I guess it comes down to this, with our constantly changing technology and new ways to communicate and so on, I find myself wondering if I am getting too out of touch. Then I would drive by and see cows; I’m thinking, yes, this is real. They just flat don’t care about TikToking or tweeting. Oops, do I mean X-ing?
What I’m getting to is that without the likes of Jerseys, Holsteins, and other dairy denizens, we wouldn’t have chocolate milk. Or, more importantly, milk chocolate.
And without milk chocolate, where would Valentine’s Day be?
And that day is nigh. Golly, what to do, what to do?

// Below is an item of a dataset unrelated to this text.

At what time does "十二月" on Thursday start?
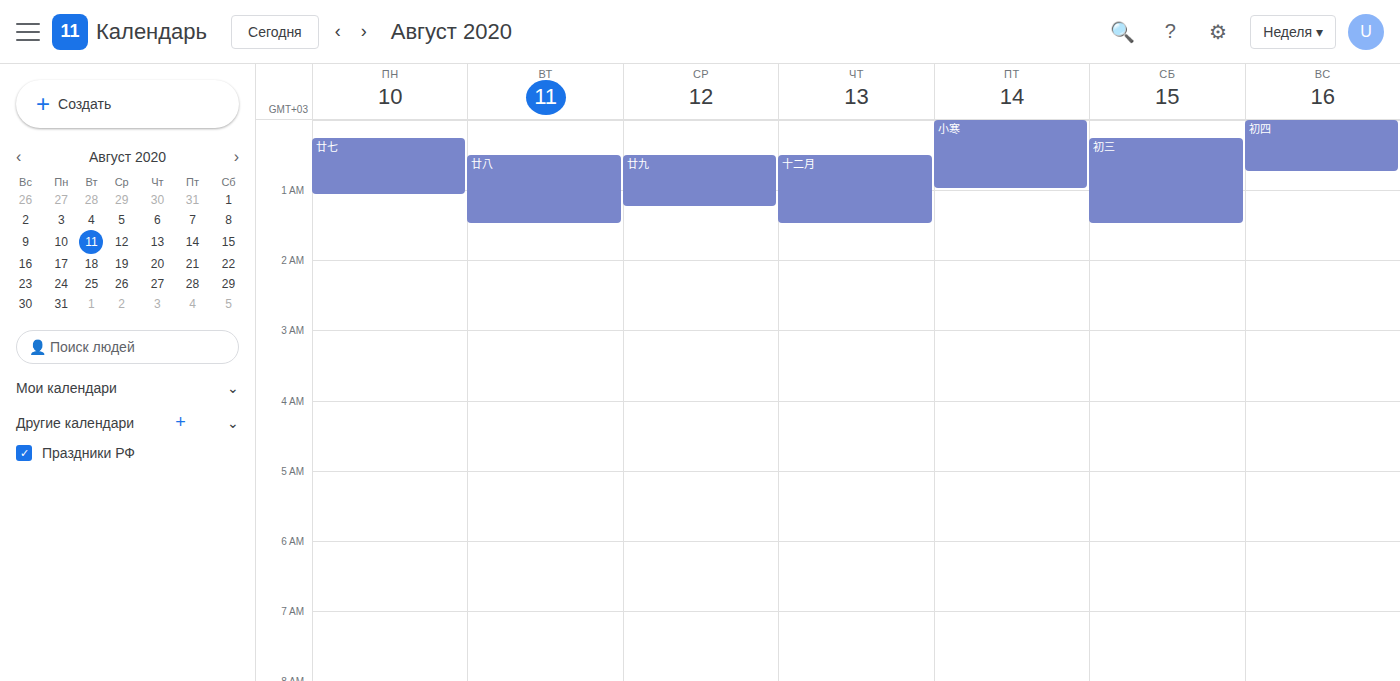
12:30 AM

We’ve always heard that chocolate and affection go together, and here’s why: Chocolate stimulates the release of endorphins, neurologists say, generating feelings of pleasure and promoting a sense of well-being. And if that’s not enough, Dr. Ruth of TV fame once said, “The taste of chocolate is a sensual pleasure in itself, existing in the same world as sex.”
All I know for sure is that I must have been corrupted at an early age when I got my first taste of a Hershey bar.

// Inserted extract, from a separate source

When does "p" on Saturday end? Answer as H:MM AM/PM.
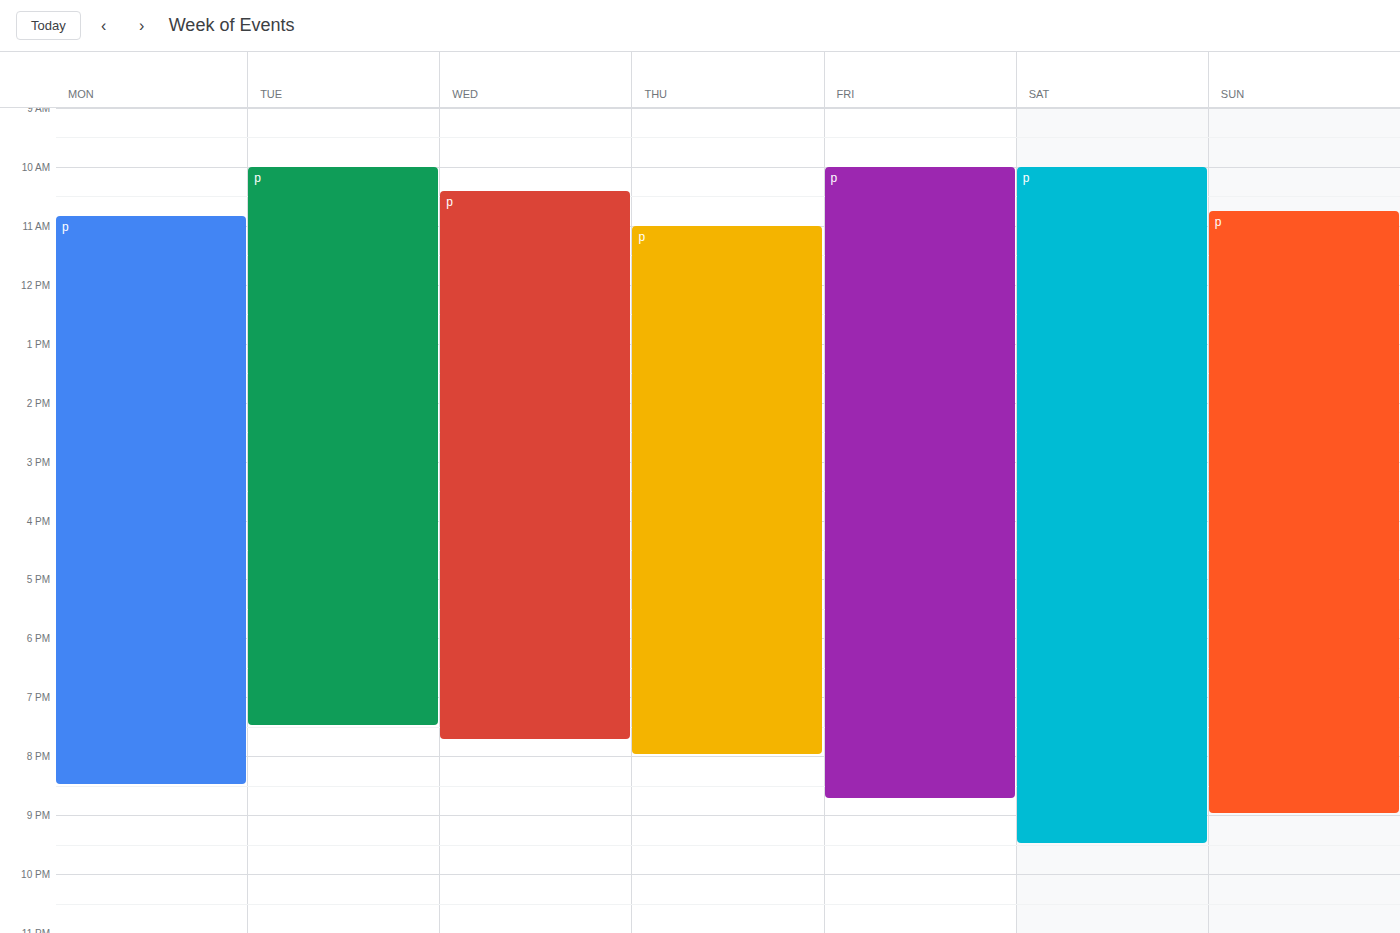
9:30 PM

Hey, I’m not complaining, but like some of the male species, I have never been good at Valentine’s Day romantic antics. I’m more like, “Here’s some flowers and chocolate. Let’s watch a movie…” Especially one appropriate for Valentine’s Day, romantic comedies and such. That said, I’m not talking about what my father used to call “mush.” No love stories or Hallmark Channel cutesy romances, but the ones guys would also like, those that aren’t necessarily about a romance per se, but still stir up a nice feeling. Not unlike chocolate.
No, a good Valentine’s Day movie doesn’t necessarily have to be specifically about love affairs but rather honest affection or just friendship, like when we were in grade school and had to give Valentine’s cards to everyone in the classroom.
By the way, do you think Holmes and Watson ever swapped valentines?
As for romantic movies that might also appeal to guys, there’s Bill Murray learning to be a decent human being in Groundhog Day, or Humphrey Bogart doing the right thing in Casablanca. I’m also partial to Say Anything, with John Cusack as the eternal optimist, and Big Fish, the story about a man re-discovering his father.
Another favorite is Late for Dinner, where a young man unexpectedly gets cryogenically frozen in 1962 only to be thawed out in 1991 and wants to get back with his wife, who is now some 30 years older.
And don’t forget The Princess Bride. It’s got a sort-of romance between Westley and Buttercup, but mainly has action, swordfights, and Andre the Giant, but above all, has a hero on a quest. And answer me this: who hasn’t wanted to be the guy who says, “Hello. My name is Inigo Montoya. You killed my father. Prepare to die!”
That, my friend, is a real man’s romantic movie.